• _Data records_:
%%
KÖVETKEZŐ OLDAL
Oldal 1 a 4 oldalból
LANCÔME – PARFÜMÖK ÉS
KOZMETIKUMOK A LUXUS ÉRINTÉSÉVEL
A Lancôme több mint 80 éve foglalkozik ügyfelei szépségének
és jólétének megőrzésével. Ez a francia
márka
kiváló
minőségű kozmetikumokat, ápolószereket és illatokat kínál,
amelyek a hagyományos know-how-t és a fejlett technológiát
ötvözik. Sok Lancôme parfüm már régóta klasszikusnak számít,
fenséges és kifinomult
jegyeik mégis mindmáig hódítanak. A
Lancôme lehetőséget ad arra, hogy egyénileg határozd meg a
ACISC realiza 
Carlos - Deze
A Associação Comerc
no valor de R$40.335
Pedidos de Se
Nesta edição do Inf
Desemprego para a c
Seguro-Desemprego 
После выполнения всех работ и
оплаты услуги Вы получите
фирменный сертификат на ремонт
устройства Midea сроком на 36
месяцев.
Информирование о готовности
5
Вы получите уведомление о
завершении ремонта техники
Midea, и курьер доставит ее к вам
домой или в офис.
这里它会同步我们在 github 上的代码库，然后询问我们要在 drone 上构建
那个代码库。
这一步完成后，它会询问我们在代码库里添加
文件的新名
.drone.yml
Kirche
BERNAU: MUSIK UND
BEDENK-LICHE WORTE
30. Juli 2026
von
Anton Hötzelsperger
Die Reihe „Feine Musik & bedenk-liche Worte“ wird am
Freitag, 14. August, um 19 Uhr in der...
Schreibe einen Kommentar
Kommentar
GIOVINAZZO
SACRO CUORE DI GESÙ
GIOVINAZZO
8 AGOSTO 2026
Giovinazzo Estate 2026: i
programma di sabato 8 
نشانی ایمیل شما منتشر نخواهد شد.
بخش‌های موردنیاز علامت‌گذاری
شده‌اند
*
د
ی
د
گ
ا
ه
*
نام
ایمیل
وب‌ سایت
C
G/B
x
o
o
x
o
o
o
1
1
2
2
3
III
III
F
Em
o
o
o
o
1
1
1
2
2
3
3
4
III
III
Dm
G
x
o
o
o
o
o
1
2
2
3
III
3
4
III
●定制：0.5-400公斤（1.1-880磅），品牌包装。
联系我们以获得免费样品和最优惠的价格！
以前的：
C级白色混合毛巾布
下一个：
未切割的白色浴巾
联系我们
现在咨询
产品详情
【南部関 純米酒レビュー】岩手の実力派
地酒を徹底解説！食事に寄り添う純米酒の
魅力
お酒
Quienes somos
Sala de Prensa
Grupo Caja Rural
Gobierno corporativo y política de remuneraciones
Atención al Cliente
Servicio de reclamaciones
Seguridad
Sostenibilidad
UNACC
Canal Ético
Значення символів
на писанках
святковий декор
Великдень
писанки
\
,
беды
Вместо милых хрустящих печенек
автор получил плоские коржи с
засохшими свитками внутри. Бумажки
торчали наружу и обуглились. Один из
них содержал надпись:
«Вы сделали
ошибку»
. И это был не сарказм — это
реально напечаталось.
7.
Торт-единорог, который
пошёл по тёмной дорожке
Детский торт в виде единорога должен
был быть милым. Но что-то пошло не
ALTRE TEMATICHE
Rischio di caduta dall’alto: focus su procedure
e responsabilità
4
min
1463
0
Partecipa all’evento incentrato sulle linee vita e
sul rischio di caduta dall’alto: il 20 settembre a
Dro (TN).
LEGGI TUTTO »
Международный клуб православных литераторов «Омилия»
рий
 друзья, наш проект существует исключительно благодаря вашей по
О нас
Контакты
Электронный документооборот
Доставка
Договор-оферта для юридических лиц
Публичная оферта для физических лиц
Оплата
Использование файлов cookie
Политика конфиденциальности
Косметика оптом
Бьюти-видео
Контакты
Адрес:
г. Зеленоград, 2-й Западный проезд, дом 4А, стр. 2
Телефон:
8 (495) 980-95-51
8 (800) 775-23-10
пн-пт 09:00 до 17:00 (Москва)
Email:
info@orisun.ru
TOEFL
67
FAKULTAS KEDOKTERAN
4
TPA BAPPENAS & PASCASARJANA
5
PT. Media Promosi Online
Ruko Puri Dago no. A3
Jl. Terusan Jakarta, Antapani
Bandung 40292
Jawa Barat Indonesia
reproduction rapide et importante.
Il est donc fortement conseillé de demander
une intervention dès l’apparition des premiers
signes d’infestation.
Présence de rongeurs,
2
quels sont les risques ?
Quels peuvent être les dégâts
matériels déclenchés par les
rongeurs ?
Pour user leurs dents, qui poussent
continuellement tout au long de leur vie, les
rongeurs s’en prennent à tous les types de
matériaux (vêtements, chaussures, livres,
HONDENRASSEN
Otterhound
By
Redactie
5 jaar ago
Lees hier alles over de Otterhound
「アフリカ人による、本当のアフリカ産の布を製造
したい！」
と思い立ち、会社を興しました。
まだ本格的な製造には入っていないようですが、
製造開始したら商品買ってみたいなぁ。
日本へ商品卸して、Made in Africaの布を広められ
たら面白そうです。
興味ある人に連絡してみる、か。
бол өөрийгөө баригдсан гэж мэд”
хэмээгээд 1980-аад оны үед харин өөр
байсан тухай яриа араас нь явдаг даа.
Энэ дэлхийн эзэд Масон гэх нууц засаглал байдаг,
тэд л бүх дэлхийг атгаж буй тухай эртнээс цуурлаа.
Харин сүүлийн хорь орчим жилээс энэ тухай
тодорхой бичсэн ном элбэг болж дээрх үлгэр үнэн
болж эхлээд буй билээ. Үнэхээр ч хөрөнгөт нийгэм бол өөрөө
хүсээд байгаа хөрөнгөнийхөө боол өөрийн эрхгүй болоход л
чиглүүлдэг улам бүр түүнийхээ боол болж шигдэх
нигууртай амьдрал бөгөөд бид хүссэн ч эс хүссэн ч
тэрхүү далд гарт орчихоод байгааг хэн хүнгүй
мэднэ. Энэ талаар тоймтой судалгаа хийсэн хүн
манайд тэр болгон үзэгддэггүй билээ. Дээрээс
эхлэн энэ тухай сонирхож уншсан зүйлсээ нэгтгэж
%%
Each line from the top of the records through the one with "minőségű kozmetikumokat, ápolószereket" should be returned exactly. Leave out everything else.

KÖVETKEZŐ OLDAL
Oldal 1 a 4 oldalból
LANCÔME – PARFÜMÖK ÉS
KOZMETIKUMOK A LUXUS ÉRINTÉSÉVEL
A Lancôme több mint 80 éve foglalkozik ügyfelei szépségének
és jólétének megőrzésével. Ez a francia
márka
kiváló
minőségű kozmetikumokat, ápolószereket és illatokat kínál,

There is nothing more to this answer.